Sunday, 15 January 2012

sooking over shoes

I've noticed a sudden increase in posts about the Astoria shoes .... and I'm a bit down in the mouth about them.  Not cos of the price, sheesh I'm used to paying way more than that for shoes.

I'm having a minor pity party cos my mutantly wide feet mean I'll never fit them. My body is an example of extreme ends of the bell curve, my huge tracts of land are way beyond the norm, even for huge tracts (I dress carefully to not enhance them), my bone structure is shetland pony stocky. Lady watches wouldn't go around my wrists even when I was the right weight.  Large hats are the only size that fit and I have shoes that are boxy flippers not elegant for displaying shoes.

Hmm reminds me I need to see about ordering some wide fit georgian shoes.

Wednesday, 11 January 2012

fun with scissors and sticky tape

Tonight I went to the library after work.  They've got a great long bench that I've used for cutting out fabric in the past. 

I sat down with my paper scissors and sticky tape and put together the A4 sheets of paper that the pattern was printed on.  Then I measured the waistline.  11 & 5/8" per each half.  then I worked out how much difference I'd need, and typing this I realised that I forgot to allow a gap in the back of the finished corset. {foreheaddesk}.  So I'm going to have to remove 1" from these 5 pattern pieces.

I didn't divide the total difference by 5, as there are 3 pieces in the front half, and only 2 in the back.  So I split the increase into 2 - equal amounts into the front and the back.  So the front pieces were increased by 1/3 of the quarter body difference, and the back 2 pieces increased by 1/2 of the quarter body difference.  I hope that makes sense to you!

This is what they looked like when I'd done.  I'm also going to extend the upper edge by 4 or 5cm, so that the Huge Tracts of Land are supported by this corset.

Monday, 9 January 2012

tick: enlarge pattern to original size of garment

Today I stayed a bit late at work and scanned & enlarged the pattern using Paint.

What I do is scan and save it as a jpeg.  Then I open the file using Paint.  Print it out once to work out the proportion I need to enlarge it and change that in Print Setup, as well as reduce the margins to as small as possible. Today I had to fine tune cos it was slightly too small - it came to 197.49%, and I went with 197 when 198 worked just fine.

I measure the scale over several inches (at least 3) just to make sure it's as close to accurately scaled as possible.

Came home & stared sewing the 1st regency chemise. Got about 1/3rd of the way and felt my energy plummet.

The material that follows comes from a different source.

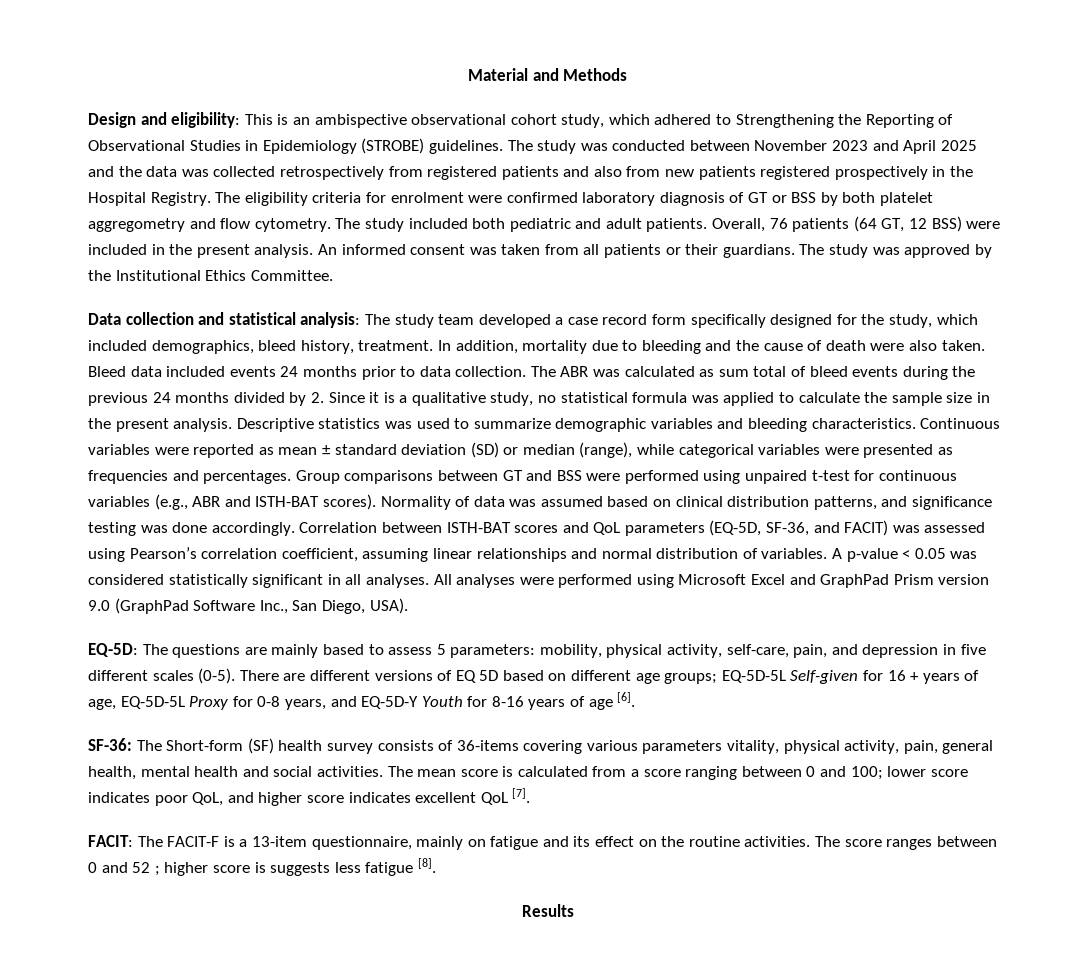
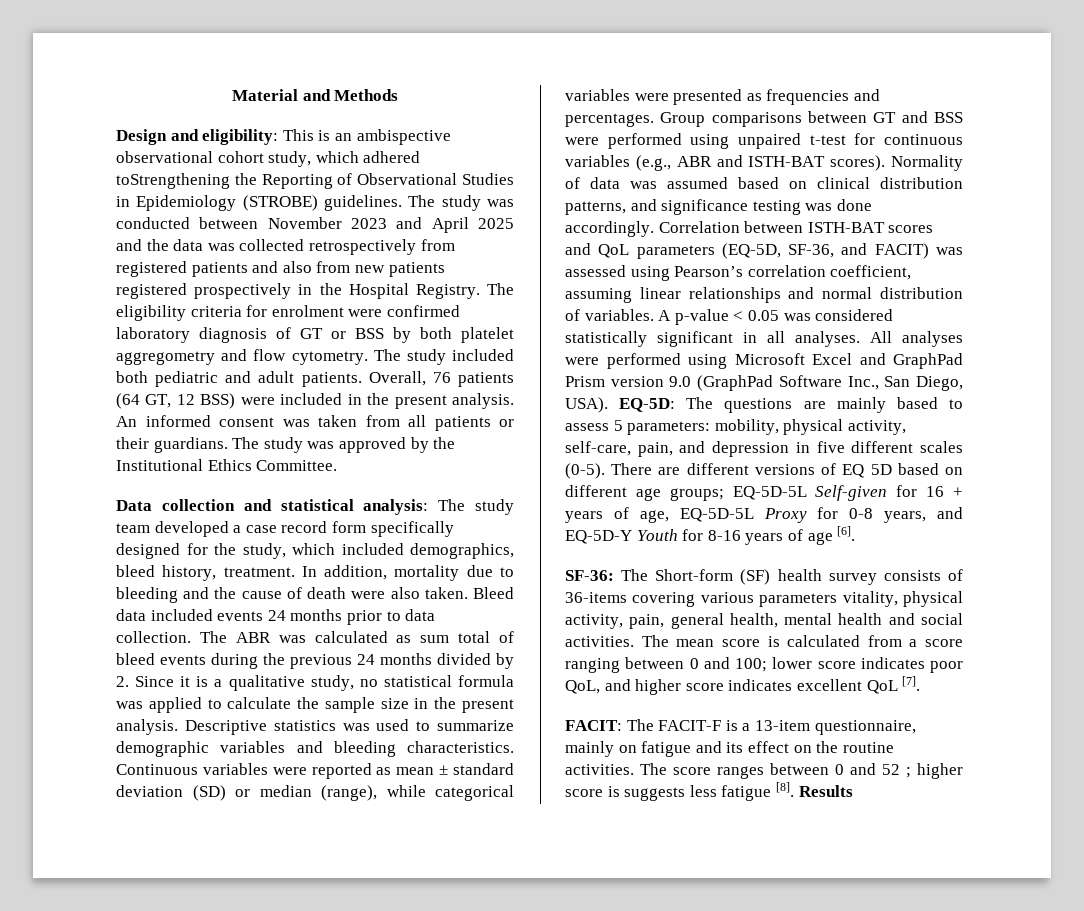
[716,114,834,128] to Strengthening -> [116,173,230,189] toStrengthening
(408, 606) // -> (608, 405) none
(436, 865) // -> (794, 789) none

So I stopped sewing before I made a silly mistake.

Tomorrow night I'll take the pattern pieces together & measure the waist & hip to see what they are.

the probable fabric for my Austerity corset

I located the cotton I bought 4m of around 2 years ago.  It's a tightly woven cotton, with the stripes about 1.5cm or 5/8th inch wide.  There's plenty and I thought it would be useful for 20th century underpinnings. 

I also have pale putty green canvas that I got for an edwardian corset - might use it for the denim 1890-1910 corset in Salen's book.  I've scaled that pattern up already, but don't think it's suitable for this sew along.

Saturday, 7 January 2012

not so Utility corset

I'm sewing along with the 1911 corset sew along as it's possibly the only titanic related event I'll get to this year ... however tenuously linked.  There's an 10 course dinner in the Blue Mountains, however it's the same weekend as JAFA so I'll be in Canberra. I'd love to do both but without teleportation it can't happen.

I'm going to be a little non-conformist and sew the 1918 Utility 1917 Austerity corset from Jill Salen's Corsets.  I've long wanted to sew my way through all the pretties and the less pretty, so I'm seizing the opportunity.

I'll not need to use hessian like textile, phew I can afford better than that. I'll do the patterning next week as my local library has printer issues since xmas. :(

I'm cutting out  the 1790 Jumps tomorrow :D   I'm using a single layer coutil with steel bones and metal eyelets.  mwa ha ha ha.  I'm such a lazy re-enactor.   My group's costume authority will allow it cos it's internal and not external clothing.